→ YOUR INSTRUCTIONS: Reproduce the records precisely. Every line should be included.

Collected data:

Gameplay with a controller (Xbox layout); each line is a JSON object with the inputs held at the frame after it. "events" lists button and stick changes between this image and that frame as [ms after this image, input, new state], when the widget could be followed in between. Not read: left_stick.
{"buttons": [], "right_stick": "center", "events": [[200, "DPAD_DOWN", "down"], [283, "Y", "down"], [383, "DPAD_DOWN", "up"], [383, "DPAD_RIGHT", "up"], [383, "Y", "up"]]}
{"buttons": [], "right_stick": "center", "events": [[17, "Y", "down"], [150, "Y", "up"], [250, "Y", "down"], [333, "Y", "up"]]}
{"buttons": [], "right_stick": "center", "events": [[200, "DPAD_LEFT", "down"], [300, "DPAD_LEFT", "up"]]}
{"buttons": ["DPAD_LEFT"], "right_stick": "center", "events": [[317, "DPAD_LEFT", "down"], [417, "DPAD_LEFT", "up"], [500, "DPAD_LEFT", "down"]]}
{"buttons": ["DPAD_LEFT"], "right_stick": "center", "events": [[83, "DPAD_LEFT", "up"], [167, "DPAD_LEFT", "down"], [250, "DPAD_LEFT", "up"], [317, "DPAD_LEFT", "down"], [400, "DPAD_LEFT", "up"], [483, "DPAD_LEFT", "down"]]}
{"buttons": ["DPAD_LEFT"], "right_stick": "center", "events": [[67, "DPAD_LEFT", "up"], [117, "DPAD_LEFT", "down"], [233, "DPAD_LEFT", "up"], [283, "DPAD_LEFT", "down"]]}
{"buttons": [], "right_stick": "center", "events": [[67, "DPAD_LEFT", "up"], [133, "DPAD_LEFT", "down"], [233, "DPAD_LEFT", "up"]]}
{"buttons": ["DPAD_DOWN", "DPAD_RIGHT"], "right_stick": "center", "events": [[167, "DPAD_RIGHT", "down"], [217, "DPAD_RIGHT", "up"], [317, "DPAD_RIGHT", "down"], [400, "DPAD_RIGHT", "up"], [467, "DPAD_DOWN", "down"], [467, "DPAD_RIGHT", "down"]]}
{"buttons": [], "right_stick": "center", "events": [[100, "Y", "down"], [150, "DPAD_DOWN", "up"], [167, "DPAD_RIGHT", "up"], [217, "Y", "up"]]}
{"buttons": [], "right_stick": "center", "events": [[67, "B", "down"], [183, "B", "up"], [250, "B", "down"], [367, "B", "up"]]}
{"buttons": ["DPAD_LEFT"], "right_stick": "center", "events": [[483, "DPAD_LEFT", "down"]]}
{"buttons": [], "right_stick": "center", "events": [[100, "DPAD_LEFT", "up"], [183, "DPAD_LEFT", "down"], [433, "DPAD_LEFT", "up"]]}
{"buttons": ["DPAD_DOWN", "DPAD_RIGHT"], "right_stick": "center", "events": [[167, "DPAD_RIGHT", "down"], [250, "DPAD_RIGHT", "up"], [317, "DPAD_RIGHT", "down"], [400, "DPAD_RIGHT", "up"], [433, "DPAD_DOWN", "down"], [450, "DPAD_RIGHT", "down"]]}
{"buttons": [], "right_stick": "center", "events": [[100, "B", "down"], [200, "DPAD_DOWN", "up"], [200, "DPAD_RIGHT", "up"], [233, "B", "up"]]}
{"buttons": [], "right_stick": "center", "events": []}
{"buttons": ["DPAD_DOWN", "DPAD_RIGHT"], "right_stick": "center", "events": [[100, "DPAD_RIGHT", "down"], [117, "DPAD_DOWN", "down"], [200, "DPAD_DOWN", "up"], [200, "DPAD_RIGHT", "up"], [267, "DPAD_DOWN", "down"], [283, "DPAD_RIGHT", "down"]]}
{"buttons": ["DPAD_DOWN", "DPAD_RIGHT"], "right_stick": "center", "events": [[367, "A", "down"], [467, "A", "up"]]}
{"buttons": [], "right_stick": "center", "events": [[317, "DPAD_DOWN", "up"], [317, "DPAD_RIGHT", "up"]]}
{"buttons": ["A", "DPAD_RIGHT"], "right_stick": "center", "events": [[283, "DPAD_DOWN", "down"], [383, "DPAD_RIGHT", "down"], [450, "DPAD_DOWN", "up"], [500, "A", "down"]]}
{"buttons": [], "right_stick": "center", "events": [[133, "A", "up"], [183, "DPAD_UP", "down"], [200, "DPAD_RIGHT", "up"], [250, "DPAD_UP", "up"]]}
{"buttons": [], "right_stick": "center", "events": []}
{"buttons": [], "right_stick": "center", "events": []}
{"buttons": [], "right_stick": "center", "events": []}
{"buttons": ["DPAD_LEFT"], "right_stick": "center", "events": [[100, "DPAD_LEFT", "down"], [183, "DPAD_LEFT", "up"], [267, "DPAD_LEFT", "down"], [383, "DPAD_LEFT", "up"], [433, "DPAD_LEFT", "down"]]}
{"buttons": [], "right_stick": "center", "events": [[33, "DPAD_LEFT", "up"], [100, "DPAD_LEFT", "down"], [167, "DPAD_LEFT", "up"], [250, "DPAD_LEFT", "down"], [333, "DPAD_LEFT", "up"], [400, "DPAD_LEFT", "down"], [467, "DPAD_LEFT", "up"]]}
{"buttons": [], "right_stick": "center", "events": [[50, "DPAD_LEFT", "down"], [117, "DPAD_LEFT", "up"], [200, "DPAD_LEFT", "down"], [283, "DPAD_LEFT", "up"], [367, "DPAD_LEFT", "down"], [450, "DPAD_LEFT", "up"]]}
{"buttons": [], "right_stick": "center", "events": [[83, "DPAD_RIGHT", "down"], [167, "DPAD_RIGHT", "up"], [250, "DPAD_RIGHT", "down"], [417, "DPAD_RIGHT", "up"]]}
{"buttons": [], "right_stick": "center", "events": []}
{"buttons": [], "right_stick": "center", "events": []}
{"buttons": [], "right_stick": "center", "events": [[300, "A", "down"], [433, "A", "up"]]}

→ OUTPUT FOR THIS EXERCISE:
Gameplay with a controller (Xbox layout); each line is a JSON object with the inputs held at the frame after it. "events" lists button and stick changes between this image and that frame as [ms after this image, input, new state], when the widget could be followed in between. Not read: left_stick.
{"buttons": [], "right_stick": "center", "events": [[200, "DPAD_DOWN", "down"], [283, "Y", "down"], [383, "DPAD_DOWN", "up"], [383, "DPAD_RIGHT", "up"], [383, "Y", "up"]]}
{"buttons": [], "right_stick": "center", "events": [[17, "Y", "down"], [150, "Y", "up"], [250, "Y", "down"], [333, "Y", "up"]]}
{"buttons": [], "right_stick": "center", "events": [[200, "DPAD_LEFT", "down"], [300, "DPAD_LEFT", "up"]]}
{"buttons": ["DPAD_LEFT"], "right_stick": "center", "events": [[317, "DPAD_LEFT", "down"], [417, "DPAD_LEFT", "up"], [500, "DPAD_LEFT", "down"]]}
{"buttons": ["DPAD_LEFT"], "right_stick": "center", "events": [[83, "DPAD_LEFT", "up"], [167, "DPAD_LEFT", "down"], [250, "DPAD_LEFT", "up"], [317, "DPAD_LEFT", "down"], [400, "DPAD_LEFT", "up"], [483, "DPAD_LEFT", "down"]]}
{"buttons": ["DPAD_LEFT"], "right_stick": "center", "events": [[67, "DPAD_LEFT", "up"], [117, "DPAD_LEFT", "down"], [233, "DPAD_LEFT", "up"], [283, "DPAD_LEFT", "down"]]}
{"buttons": [], "right_stick": "center", "events": [[67, "DPAD_LEFT", "up"], [133, "DPAD_LEFT", "down"], [233, "DPAD_LEFT", "up"]]}
{"buttons": ["DPAD_DOWN", "DPAD_RIGHT"], "right_stick": "center", "events": [[167, "DPAD_RIGHT", "down"], [217, "DPAD_RIGHT", "up"], [317, "DPAD_RIGHT", "down"], [400, "DPAD_RIGHT", "up"], [467, "DPAD_DOWN", "down"], [467, "DPAD_RIGHT", "down"]]}
{"buttons": [], "right_stick": "center", "events": [[100, "Y", "down"], [150, "DPAD_DOWN", "up"], [167, "DPAD_RIGHT", "up"], [217, "Y", "up"]]}
{"buttons": [], "right_stick": "center", "events": [[67, "B", "down"], [183, "B", "up"], [250, "B", "down"], [367, "B", "up"]]}
{"buttons": ["DPAD_LEFT"], "right_stick": "center", "events": [[483, "DPAD_LEFT", "down"]]}
{"buttons": [], "right_stick": "center", "events": [[100, "DPAD_LEFT", "up"], [183, "DPAD_LEFT", "down"], [433, "DPAD_LEFT", "up"]]}
{"buttons": ["DPAD_DOWN", "DPAD_RIGHT"], "right_stick": "center", "events": [[167, "DPAD_RIGHT", "down"], [250, "DPAD_RIGHT", "up"], [317, "DPAD_RIGHT", "down"], [400, "DPAD_RIGHT", "up"], [433, "DPAD_DOWN", "down"], [450, "DPAD_RIGHT", "down"]]}
{"buttons": [], "right_stick": "center", "events": [[100, "B", "down"], [200, "DPAD_DOWN", "up"], [200, "DPAD_RIGHT", "up"], [233, "B", "up"]]}
{"buttons": [], "right_stick": "center", "events": []}
{"buttons": ["DPAD_DOWN", "DPAD_RIGHT"], "right_stick": "center", "events": [[100, "DPAD_RIGHT", "down"], [117, "DPAD_DOWN", "down"], [200, "DPAD_DOWN", "up"], [200, "DPAD_RIGHT", "up"], [267, "DPAD_DOWN", "down"], [283, "DPAD_RIGHT", "down"]]}
{"buttons": ["DPAD_DOWN", "DPAD_RIGHT"], "right_stick": "center", "events": [[367, "A", "down"], [467, "A", "up"]]}
{"buttons": [], "right_stick": "center", "events": [[317, "DPAD_DOWN", "up"], [317, "DPAD_RIGHT", "up"]]}
{"buttons": ["A", "DPAD_RIGHT"], "right_stick": "center", "events": [[283, "DPAD_DOWN", "down"], [383, "DPAD_RIGHT", "down"], [450, "DPAD_DOWN", "up"], [500, "A", "down"]]}
{"buttons": [], "right_stick": "center", "events": [[133, "A", "up"], [183, "DPAD_UP", "down"], [200, "DPAD_RIGHT", "up"], [250, "DPAD_UP", "up"]]}
{"buttons": [], "right_stick": "center", "events": []}
{"buttons": [], "right_stick": "center", "events": []}
{"buttons": [], "right_stick": "center", "events": []}
{"buttons": ["DPAD_LEFT"], "right_stick": "center", "events": [[100, "DPAD_LEFT", "down"], [183, "DPAD_LEFT", "up"], [267, "DPAD_LEFT", "down"], [383, "DPAD_LEFT", "up"], [433, "DPAD_LEFT", "down"]]}
{"buttons": [], "right_stick": "center", "events": [[33, "DPAD_LEFT", "up"], [100, "DPAD_LEFT", "down"], [167, "DPAD_LEFT", "up"], [250, "DPAD_LEFT", "down"], [333, "DPAD_LEFT", "up"], [400, "DPAD_LEFT", "down"], [467, "DPAD_LEFT", "up"]]}
{"buttons": [], "right_stick": "center", "events": [[50, "DPAD_LEFT", "down"], [117, "DPAD_LEFT", "up"], [200, "DPAD_LEFT", "down"], [283, "DPAD_LEFT", "up"], [367, "DPAD_LEFT", "down"], [450, "DPAD_LEFT", "up"]]}
{"buttons": [], "right_stick": "center", "events": [[83, "DPAD_RIGHT", "down"], [167, "DPAD_RIGHT", "up"], [250, "DPAD_RIGHT", "down"], [417, "DPAD_RIGHT", "up"]]}
{"buttons": [], "right_stick": "center", "events": []}
{"buttons": [], "right_stick": "center", "events": []}
{"buttons": [], "right_stick": "center", "events": [[300, "A", "down"], [433, "A", "up"]]}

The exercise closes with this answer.